* **WHAT THE TASK REQUIRES**: How many of the lines below include "training"? Give the number and no other words.

* **TASK INPUTS**:
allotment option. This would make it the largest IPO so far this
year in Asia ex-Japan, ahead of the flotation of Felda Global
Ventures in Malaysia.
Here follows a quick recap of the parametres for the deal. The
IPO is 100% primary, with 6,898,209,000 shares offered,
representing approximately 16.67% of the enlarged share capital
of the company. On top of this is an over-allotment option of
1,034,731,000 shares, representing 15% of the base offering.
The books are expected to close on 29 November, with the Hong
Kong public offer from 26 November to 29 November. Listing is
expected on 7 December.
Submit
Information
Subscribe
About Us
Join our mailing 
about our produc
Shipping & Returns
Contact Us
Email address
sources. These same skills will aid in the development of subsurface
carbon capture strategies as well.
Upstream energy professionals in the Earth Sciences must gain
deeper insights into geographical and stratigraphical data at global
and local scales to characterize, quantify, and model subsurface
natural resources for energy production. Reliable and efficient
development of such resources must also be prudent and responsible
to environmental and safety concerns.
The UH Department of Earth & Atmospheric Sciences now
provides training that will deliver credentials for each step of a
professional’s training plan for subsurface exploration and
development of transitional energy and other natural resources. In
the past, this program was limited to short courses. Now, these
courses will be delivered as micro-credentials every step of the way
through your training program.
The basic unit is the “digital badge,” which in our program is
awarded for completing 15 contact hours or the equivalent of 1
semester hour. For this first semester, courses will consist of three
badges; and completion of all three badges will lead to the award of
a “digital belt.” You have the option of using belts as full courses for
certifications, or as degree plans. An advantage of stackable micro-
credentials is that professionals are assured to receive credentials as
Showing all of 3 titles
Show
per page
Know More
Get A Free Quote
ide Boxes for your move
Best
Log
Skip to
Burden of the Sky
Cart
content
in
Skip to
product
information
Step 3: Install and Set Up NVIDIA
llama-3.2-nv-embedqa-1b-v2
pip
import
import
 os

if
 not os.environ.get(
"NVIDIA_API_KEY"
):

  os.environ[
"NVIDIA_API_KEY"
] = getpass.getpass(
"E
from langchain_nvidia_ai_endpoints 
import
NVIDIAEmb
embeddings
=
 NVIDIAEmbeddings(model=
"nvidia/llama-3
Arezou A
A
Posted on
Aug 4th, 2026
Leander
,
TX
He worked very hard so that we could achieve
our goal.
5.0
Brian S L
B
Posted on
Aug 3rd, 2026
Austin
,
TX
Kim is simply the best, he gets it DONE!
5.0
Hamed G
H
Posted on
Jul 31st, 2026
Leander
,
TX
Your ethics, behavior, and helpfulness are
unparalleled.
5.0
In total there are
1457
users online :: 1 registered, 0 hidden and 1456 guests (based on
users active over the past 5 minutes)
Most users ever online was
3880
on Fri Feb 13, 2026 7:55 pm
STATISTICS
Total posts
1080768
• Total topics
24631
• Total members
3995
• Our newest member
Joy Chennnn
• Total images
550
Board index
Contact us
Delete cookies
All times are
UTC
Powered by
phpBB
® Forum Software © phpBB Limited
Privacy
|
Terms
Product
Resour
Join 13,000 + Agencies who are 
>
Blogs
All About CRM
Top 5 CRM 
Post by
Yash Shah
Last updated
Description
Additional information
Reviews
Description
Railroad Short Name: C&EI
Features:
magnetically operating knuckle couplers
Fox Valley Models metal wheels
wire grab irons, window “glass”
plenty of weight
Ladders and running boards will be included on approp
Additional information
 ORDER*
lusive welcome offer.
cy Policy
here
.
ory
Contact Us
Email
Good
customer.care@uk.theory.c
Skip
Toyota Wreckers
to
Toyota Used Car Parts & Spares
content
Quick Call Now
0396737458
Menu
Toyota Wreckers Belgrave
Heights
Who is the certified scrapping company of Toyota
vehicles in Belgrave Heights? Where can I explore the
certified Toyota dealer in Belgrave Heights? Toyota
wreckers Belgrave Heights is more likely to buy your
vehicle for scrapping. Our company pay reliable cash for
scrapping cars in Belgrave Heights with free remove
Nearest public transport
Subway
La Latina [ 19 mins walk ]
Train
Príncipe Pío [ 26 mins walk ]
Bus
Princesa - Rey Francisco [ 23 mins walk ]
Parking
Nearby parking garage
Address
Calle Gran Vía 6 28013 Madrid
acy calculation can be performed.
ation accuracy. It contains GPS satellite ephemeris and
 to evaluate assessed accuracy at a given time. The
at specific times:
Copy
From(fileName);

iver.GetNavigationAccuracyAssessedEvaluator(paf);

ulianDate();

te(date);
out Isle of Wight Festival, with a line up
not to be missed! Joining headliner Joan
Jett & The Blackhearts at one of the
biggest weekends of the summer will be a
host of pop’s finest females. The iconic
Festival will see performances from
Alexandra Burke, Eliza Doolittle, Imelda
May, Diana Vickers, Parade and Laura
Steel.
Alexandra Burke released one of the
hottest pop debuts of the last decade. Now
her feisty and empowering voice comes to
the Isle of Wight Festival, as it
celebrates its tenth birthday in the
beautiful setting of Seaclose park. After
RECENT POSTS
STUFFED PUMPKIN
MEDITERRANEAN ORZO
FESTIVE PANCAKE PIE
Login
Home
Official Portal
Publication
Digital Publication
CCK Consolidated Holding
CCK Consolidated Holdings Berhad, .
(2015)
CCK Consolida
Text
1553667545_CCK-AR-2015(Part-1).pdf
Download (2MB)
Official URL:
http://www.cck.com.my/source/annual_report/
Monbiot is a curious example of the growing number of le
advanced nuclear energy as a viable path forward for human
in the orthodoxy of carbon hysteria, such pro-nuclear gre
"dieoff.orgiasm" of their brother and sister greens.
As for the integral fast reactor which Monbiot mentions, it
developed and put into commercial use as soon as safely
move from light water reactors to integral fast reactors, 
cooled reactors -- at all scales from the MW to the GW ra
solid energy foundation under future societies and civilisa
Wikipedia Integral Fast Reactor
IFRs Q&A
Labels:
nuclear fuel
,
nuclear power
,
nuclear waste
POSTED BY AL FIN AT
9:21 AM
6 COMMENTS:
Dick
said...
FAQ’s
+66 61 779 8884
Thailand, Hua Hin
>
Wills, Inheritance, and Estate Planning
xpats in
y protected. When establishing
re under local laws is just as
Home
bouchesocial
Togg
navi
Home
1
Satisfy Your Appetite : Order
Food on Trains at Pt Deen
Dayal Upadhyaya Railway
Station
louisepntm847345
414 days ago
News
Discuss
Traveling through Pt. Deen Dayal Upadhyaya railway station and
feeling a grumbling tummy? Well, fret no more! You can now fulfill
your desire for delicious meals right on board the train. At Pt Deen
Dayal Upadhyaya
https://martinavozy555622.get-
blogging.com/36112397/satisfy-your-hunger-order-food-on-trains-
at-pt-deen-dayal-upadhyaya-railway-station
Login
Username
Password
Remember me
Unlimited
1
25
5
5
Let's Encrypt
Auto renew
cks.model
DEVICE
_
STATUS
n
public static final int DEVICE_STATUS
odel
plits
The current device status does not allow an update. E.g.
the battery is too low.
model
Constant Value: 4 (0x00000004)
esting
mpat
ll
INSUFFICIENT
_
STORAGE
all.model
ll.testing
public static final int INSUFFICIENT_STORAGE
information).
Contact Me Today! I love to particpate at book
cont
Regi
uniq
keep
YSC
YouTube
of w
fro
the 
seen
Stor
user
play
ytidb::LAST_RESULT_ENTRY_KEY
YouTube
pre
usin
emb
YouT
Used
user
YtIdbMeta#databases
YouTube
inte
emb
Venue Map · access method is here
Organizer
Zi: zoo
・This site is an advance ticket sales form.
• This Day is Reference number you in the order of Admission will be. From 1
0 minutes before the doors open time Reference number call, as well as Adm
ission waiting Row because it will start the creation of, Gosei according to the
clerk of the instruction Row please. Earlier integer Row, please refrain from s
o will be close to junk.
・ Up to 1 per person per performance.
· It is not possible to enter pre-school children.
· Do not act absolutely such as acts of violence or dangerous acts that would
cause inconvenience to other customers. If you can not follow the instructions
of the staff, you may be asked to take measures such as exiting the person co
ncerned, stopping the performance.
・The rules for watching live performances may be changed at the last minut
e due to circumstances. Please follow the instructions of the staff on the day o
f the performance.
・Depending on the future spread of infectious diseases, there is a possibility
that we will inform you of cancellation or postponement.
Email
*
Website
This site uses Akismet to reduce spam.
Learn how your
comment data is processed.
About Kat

* **RESPONSE FOR THIS EXERCISE**: 3